──────── Excerpted records
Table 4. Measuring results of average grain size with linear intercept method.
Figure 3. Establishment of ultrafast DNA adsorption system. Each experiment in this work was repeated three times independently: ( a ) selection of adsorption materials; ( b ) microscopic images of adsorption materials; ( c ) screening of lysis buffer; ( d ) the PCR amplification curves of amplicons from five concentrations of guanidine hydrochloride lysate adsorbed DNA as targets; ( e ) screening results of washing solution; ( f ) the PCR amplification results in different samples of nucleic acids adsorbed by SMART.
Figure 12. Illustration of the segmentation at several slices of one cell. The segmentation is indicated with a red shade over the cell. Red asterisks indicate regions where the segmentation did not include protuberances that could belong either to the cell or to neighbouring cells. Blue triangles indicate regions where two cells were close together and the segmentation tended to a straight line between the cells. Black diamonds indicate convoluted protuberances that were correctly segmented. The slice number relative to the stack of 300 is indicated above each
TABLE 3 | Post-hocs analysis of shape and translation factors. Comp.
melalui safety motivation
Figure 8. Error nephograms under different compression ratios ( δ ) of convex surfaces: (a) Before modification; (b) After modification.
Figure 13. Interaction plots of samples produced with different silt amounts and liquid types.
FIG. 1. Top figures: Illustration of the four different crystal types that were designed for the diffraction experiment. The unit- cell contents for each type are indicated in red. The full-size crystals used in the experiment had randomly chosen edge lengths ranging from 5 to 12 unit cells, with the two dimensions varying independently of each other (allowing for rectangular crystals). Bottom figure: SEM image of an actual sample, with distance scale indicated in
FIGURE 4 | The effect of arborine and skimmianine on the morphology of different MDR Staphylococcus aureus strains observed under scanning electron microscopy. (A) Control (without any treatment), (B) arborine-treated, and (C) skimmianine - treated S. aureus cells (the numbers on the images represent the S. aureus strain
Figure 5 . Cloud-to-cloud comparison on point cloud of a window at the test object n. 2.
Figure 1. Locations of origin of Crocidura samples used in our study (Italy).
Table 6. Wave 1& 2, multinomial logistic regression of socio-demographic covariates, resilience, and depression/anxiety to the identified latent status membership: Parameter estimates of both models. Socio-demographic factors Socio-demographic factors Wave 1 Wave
────────────────
_What the exercise asks_
Say how many lines in the records contain the string "factors", and say nothing else.

_Response below_
2